In honor of the battle of Gettysburg, this race actually pits the North against the South, with runners representing each side and takes them through the battlefield itself. The course includes beautiful rolling hills with a couple of trips through the East Cavalry Field Section of the battlefield.
Runners go through Providence almost all the way to Pawtucket, where they make the turn and then head back to where they came from. As a result, the beginning and end of the race sees runners alongside the Providence Harbor.
Run on the stunning Kiawah Island, located 25 miles southwest of Charleston, this is about as stunning as a race can get. There are plenty of turns, but when each one offers a new view more spectacular than the last, it more than makes up for it.
Taking in South Dakota’s Black Hills, runners get to see the Crazy Horse Memorial, a more than 500-foot monument dedicated to the Oglala Lakota warrior carved from a mountain. The course is point to point, following a mostly gentle downhill slope, and is open to, walkers, runners, cyclists, hikers and even horseback riders.

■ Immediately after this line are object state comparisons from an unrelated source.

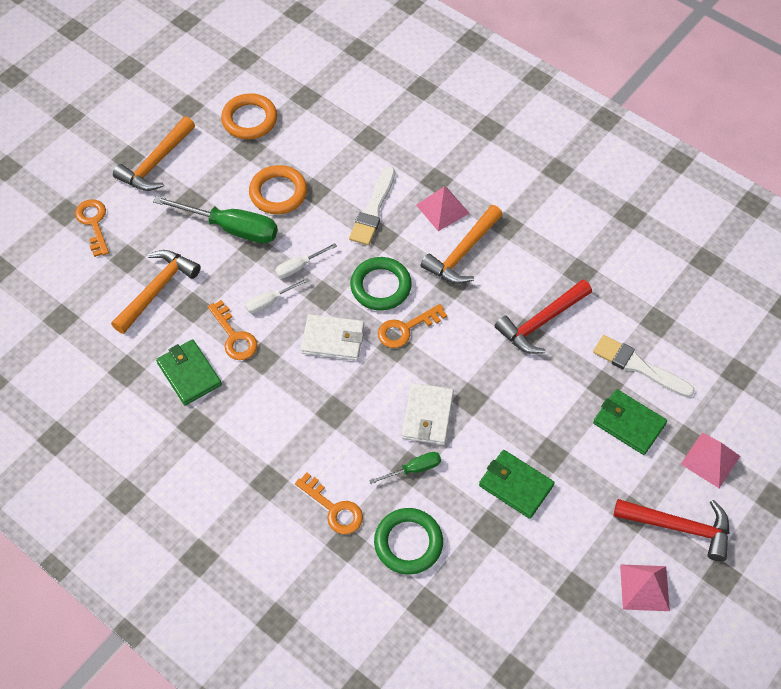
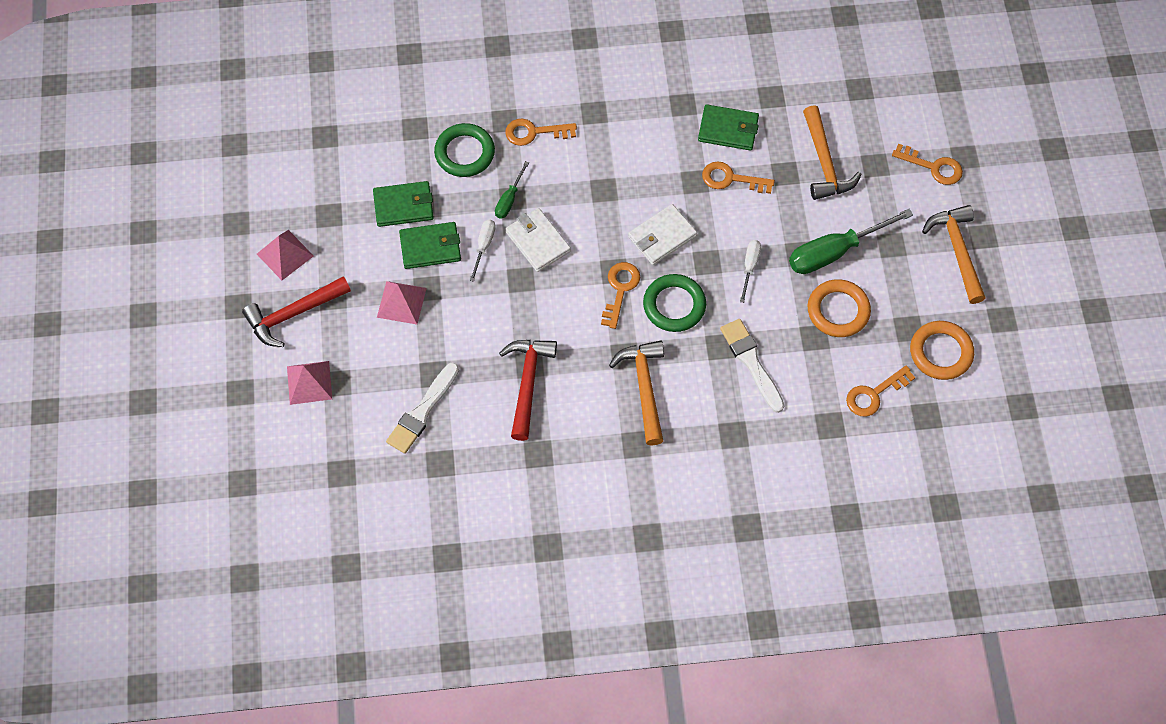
camera: 135 degrees right, 5 degrees up
(270, 301) = (737, 224): white screwdriver -> white screwdriver (484, 246)
(321, 131) = (874, 394): none -> orange key
(442, 209) = (700, 412): pink pyramid -> pink pyramid (401, 302)
(628, 423) = (391, 359): green wallet -> green wallet (403, 206)
(638, 366) = (422, 411): white brush -> white brush turned 135 degrees clockwise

Quirky, different, insane – call it what you want, it’s one of the most unique (and toughest) races in the world. Where else are race points marked by pages in a book? Or makes you run underneath a prison? Or selects a competitor they know will be the first to give up? The Netflix documentary is a must-see.
Held on the Seabrook nature trails, surrounded by fresh and salt marsh and the coastline of the Galveston Bay, there is an abundance of wildlife to see, particularly birds. This event has become well known for its enthusiastic volunteers, brilliant bag of swag and awesome post-race party.
Not for the faint-hearted, this is run across very difficult terrain – think deep, soft sand, rocks, water and various other obstacles along the way. Large parts of the course are on very narrow trails, with huge drops immediately to the side. A true test of endurance, don’t attempt this one if you’re scared of heights.
The Covered Bridges Half Marathon was set up by a group of community members to create a half marathon along some of the best running routes around Woodstock, Vermont. The race, of course, takes in the unique four covered bridges along the way, two of which the runners pass through.
Made up of 30,000 entrants, there is something for everyone. Crazy costumes, music and serious running. As well as a whole heap of entertainment, there is a huge number of spectators cheering throughout the route. A brilliant race for casual runners just starting to up their distance.
After race director Krissy Moehl inherited the role almost by accident, she’s grown this beautiful ultra into a brilliant part of the local community, turning it from small race to a local event to celebrate. It has 30km of climbing sandwiched between two smooth 10km stages.
Promoting health living, this event includes marathon, half marathon, 10K, 5K and junior fun run. The marathon is a point to point course and the last fifth of the race, thankfully, is predominantly downhill.
Starting off at the Barlow Planetarium at the University of Wisconsin-Fox Valley, the course goes through six Fox Cities communities before finishing at scenic Riverside Park near downtown Neenah. Another Boston Marathon qualifier (if running the full marathon) and USATF certified course.
Incredibly scenic, the Jackson Hole Marathon is organized by a small group with the intention of showcasing Wyoming’s fantastic natural beauty. Run on paved roadways and pathways, the race is at serious altitude, so perhaps get there a few days early to acclimate yourself. Popular with seasoned runners, the views are spectacular.